- Task item:
Give the entries again, word for word.

Provided records section start

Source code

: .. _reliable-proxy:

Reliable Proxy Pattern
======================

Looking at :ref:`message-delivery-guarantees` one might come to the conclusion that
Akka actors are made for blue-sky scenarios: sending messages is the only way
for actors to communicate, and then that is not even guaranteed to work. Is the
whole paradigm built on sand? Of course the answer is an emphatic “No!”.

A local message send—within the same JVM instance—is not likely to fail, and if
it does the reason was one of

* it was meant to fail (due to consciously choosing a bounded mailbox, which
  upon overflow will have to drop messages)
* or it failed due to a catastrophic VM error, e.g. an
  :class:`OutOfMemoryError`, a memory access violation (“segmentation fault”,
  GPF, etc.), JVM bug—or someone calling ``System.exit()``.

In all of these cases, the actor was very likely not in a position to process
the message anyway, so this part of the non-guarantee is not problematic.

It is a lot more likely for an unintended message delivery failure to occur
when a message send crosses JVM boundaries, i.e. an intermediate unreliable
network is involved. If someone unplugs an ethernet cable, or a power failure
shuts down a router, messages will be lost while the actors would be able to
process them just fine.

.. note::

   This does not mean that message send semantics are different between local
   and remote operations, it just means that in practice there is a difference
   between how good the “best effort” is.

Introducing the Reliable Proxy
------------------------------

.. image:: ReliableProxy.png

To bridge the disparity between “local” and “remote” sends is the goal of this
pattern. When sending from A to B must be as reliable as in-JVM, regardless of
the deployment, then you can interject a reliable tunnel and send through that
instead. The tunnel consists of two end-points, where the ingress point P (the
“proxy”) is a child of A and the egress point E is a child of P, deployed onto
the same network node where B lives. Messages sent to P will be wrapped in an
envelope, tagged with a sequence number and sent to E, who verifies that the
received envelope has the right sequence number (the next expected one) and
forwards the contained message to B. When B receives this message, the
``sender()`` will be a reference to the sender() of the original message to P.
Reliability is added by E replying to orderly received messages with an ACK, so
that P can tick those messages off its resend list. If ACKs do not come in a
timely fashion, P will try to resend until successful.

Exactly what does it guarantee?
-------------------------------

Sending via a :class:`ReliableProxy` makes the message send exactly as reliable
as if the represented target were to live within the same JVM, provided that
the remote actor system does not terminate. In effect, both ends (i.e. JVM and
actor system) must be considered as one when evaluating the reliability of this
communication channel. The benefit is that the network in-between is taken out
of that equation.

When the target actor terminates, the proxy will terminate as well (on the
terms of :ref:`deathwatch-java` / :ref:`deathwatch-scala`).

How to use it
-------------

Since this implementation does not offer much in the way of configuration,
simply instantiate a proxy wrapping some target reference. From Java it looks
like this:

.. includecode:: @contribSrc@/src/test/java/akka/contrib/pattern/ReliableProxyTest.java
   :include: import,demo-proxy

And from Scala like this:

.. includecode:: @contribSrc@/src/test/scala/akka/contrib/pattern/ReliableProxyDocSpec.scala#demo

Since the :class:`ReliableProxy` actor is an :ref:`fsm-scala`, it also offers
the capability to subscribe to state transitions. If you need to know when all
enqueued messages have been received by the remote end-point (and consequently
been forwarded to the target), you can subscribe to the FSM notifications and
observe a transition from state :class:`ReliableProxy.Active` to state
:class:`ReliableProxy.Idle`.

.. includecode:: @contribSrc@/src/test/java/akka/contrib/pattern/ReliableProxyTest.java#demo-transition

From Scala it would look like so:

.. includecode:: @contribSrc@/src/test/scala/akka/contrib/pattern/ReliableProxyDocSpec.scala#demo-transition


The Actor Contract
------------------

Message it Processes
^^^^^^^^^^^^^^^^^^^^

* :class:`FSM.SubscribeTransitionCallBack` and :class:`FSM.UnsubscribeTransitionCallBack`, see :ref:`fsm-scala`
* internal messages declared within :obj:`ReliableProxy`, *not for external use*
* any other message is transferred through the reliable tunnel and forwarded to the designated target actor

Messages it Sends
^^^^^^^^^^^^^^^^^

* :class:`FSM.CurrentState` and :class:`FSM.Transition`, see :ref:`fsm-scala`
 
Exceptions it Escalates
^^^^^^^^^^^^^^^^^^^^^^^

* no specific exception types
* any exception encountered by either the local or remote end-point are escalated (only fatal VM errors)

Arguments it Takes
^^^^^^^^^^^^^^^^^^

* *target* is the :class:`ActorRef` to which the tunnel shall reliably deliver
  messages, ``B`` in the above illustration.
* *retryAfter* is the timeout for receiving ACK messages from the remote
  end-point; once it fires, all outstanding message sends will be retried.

Provided records section end

- Response for this exercise:
Source code

: .. _reliable-proxy:

Reliable Proxy Pattern
======================

Looking at :ref:`message-delivery-guarantees` one might come to the conclusion that
Akka actors are made for blue-sky scenarios: sending messages is the only way
for actors to communicate, and then that is not even guaranteed to work. Is the
whole paradigm built on sand? Of course the answer is an emphatic “No!”.

A local message send—within the same JVM instance—is not likely to fail, and if
it does the reason was one of

* it was meant to fail (due to consciously choosing a bounded mailbox, which
  upon overflow will have to drop messages)
* or it failed due to a catastrophic VM error, e.g. an
  :class:`OutOfMemoryError`, a memory access violation (“segmentation fault”,
  GPF, etc.), JVM bug—or someone calling ``System.exit()``.

In all of these cases, the actor was very likely not in a position to process
the message anyway, so this part of the non-guarantee is not problematic.

It is a lot more likely for an unintended message delivery failure to occur
when a message send crosses JVM boundaries, i.e. an intermediate unreliable
network is involved. If someone unplugs an ethernet cable, or a power failure
shuts down a router, messages will be lost while the actors would be able to
process them just fine.

.. note::

   This does not mean that message send semantics are different between local
   and remote operations, it just means that in practice there is a difference
   between how good the “best effort” is.

Introducing the Reliable Proxy
------------------------------

.. image:: ReliableProxy.png

To bridge the disparity between “local” and “remote” sends is the goal of this
pattern. When sending from A to B must be as reliable as in-JVM, regardless of
the deployment, then you can interject a reliable tunnel and send through that
instead. The tunnel consists of two end-points, where the ingress point P (the
“proxy”) is a child of A and the egress point E is a child of P, deployed onto
the same network node where B lives. Messages sent to P will be wrapped in an
envelope, tagged with a sequence number and sent to E, who verifies that the
received envelope has the right sequence number (the next expected one) and
forwards the contained message to B. When B receives this message, the
``sender()`` will be a reference to the sender() of the original message to P.
Reliability is added by E replying to orderly received messages with an ACK, so
that P can tick those messages off its resend list. If ACKs do not come in a
timely fashion, P will try to resend until successful.

Exactly what does it guarantee?
-------------------------------

Sending via a :class:`ReliableProxy` makes the message send exactly as reliable
as if the represented target were to live within the same JVM, provided that
the remote actor system does not terminate. In effect, both ends (i.e. JVM and
actor system) must be considered as one when evaluating the reliability of this
communication channel. The benefit is that the network in-between is taken out
of that equation.

When the target actor terminates, the proxy will terminate as well (on the
terms of :ref:`deathwatch-java` / :ref:`deathwatch-scala`).

How to use it
-------------

Since this implementation does not offer much in the way of configuration,
simply instantiate a proxy wrapping some target reference. From Java it looks
like this:

.. includecode:: @contribSrc@/src/test/java/akka/contrib/pattern/ReliableProxyTest.java
   :include: import,demo-proxy

And from Scala like this:

.. includecode:: @contribSrc@/src/test/scala/akka/contrib/pattern/ReliableProxyDocSpec.scala#demo

Since the :class:`ReliableProxy` actor is an :ref:`fsm-scala`, it also offers
the capability to subscribe to state transitions. If you need to know when all
enqueued messages have been received by the remote end-point (and consequently
been forwarded to the target), you can subscribe to the FSM notifications and
observe a transition from state :class:`ReliableProxy.Active` to state
:class:`ReliableProxy.Idle`.

.. includecode:: @contribSrc@/src/test/java/akka/contrib/pattern/ReliableProxyTest.java#demo-transition

From Scala it would look like so:

.. includecode:: @contribSrc@/src/test/scala/akka/contrib/pattern/ReliableProxyDocSpec.scala#demo-transition


The Actor Contract
------------------

Message it Processes
^^^^^^^^^^^^^^^^^^^^

* :class:`FSM.SubscribeTransitionCallBack` and :class:`FSM.UnsubscribeTransitionCallBack`, see :ref:`fsm-scala`
* internal messages declared within :obj:`ReliableProxy`, *not for external use*
* any other message is transferred through the reliable tunnel and forwarded to the designated target actor

Messages it Sends
^^^^^^^^^^^^^^^^^

* :class:`FSM.CurrentState` and :class:`FSM.Transition`, see :ref:`fsm-scala`
 
Exceptions it Escalates
^^^^^^^^^^^^^^^^^^^^^^^

* no specific exception types
* any exception encountered by either the local or remote end-point are escalated (only fatal VM errors)

Arguments it Takes
^^^^^^^^^^^^^^^^^^

* *target* is the :class:`ActorRef` to which the tunnel shall reliably deliver
  messages, ``B`` in the above illustration.
* *retryAfter* is the timeout for receiving ACK messages from the remote
  end-point; once it fires, all outstanding message sends will be retried.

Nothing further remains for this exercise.